Why PoK brides in Kashmir demand their deportation?

These women complain that they are being treated like criminals in Kashmir even though they are not infiltrators or intruders, writes Riyaz Wani

Somaya Sadaf, originally a resident of Muzaffarabad in Pakistan occupied Kashmir (PoK) came to Kashmir in 2010 after marrying a local militant from village Batargam in North Kashmir district of Kupwara who had crossed the Line of Control (LoC) for arms training in the nineties. A successful entrepreneur now she was an independent candidate in the just concluded District Development Council polls. Her symbol was laptop.

Similarly Shazia Aslam, who also hails from Muzaffarabad in PoK and is married to an ex-militant was contesting from Banyari in Hajin.

But the authorities stopped counting of votes in two seats as the two women are not considered as legal residents of J&K despite the fact that the union government treats PoK as a part of India. In 1994 the parliament passed a resolution to this effect.

The decision to halt the outcome of the two constituencies has once again cast the spotlight on the plight of these PoK women and their future. They are neither considered as the residents of J&K nor are they allowed travel documents to visit their families in PoK. On January 4, a group of these women held a press conference in Srinagar to press their demand for deportation to PoK if the government was not ready to consider them the citizens of J&K.

“We want the government to let us return to our homes. We have knocked on all doors but to no avail”, the group of women told reporters. “If we are not citizens of J&K it makes no sense to let us stay here”.

Among them was Tayyaba Ijaz who is working at a private school in Baramula. “It is time government provides us travel documents,” she said.

The women came to Kashmir in the years after 2010 as part of the rehabilitation policy announced by the then state government for the Kashmiri youth who had crossed over to Pakistan or PoK for arms training and wanted to return to a normal life in the state. These women are the wives of these former militants.

Around 450 youth had returned, many of them with their wives, under the rehabilitation policy. The state government had opened “channels” for them to return without arms and resume normal life. Government had selected four entry points – Poonch-Rawalakote (Poonch), Uri-Muzaffarabad (Uri), Wagah (Punjab) and Indira Gandhi International Airport, New Delhi from where the youth could enter J&K following necessary clearance. But after the 2014 takeover of the BJP government at the centre, the plan was all but shelved.
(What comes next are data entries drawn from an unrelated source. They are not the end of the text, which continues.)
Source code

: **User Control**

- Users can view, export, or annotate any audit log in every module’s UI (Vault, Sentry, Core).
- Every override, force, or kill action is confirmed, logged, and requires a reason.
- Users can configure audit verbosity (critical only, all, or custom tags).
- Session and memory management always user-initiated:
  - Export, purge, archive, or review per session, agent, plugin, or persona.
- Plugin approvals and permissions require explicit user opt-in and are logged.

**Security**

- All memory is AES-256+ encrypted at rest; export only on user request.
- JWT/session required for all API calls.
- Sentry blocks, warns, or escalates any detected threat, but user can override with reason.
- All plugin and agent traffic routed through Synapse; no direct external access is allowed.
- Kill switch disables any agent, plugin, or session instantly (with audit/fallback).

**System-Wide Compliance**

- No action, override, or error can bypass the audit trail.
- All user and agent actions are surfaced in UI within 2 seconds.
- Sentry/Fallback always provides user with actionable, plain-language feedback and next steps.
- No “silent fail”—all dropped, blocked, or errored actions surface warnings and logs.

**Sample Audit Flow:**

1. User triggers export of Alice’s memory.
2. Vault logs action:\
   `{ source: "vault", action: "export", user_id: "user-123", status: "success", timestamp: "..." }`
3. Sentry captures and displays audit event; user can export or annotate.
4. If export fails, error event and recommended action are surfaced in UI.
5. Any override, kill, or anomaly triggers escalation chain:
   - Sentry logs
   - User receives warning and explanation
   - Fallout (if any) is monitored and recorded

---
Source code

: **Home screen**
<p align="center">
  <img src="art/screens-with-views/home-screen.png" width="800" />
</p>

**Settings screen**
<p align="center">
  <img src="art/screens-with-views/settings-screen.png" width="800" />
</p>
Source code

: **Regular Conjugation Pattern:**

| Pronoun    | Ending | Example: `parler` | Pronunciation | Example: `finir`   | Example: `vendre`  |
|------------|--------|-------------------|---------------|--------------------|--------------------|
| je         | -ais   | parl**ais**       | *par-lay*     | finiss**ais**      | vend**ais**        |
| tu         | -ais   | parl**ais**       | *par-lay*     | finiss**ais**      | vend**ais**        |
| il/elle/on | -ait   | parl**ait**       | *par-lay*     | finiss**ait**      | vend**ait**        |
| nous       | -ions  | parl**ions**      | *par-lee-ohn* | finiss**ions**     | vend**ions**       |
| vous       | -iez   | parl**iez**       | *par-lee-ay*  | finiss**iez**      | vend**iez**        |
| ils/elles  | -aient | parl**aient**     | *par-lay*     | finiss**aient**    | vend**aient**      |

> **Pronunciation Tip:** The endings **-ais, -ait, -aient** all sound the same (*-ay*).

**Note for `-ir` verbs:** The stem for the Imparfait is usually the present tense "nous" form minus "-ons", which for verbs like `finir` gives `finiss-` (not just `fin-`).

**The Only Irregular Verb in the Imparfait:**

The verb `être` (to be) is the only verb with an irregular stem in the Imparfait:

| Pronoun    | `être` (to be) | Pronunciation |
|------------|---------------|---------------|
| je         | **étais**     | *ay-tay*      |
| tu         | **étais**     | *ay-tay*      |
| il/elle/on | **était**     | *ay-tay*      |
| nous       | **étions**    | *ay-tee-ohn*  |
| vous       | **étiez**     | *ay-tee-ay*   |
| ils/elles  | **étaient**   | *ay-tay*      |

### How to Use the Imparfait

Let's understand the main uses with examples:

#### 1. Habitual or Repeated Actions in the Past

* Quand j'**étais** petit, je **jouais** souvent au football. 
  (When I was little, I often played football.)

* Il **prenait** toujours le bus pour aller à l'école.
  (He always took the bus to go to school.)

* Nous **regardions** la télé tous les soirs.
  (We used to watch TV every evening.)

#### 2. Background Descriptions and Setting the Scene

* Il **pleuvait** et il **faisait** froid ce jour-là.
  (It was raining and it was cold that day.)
This, despite the fact, that the then Chief Minister Mehbooba Mufti who headed a coalition government with the BJP had suggested “legalising Nepal route” for those Kashmiri youths who had now shunned the path of violence and wished to return to their homes.

The women complain they are being treated like criminals in Kashmir even though they are not infiltrators or intruders. They complain of having no travel documents and also that their children are not being admitted in local school as they hail from the other part of Kashmir.

Also, many of these women live in miserable conditions after being divorced by their husbands. This has left them without any property and documents. According to an estimate, around fifty of these women have been divorced by their husbands. Last year, these women had approached Kashmir’s grand mufti Nasir-ul-Islam to seek his intervention on their behalf. So far, seven divorced women have approached Mufti Nasir. He had urged the then state government to consider the cases of these women on compassionate grounds.

But the government has so far been blind to the plight of these women, neither sending them back to Pakistan nor rehabilitating them properly “as envisaged originally under the rehabilitation policy”.

This has also left political leaders baffled, even someone like Usmaan Majid, a leader of Apni Party which is seen close to New Delhi’s point of view on Kashmir. 

“Government of India’s assertions that PoK is an integral part of India has proven hollow after it stopped vote counting of the constituencies from where PoK’s female candidates were contesting,” Majid said. “By doing this Government of India has made it clear that the claim to bring back PoK into India is just rhetoric”.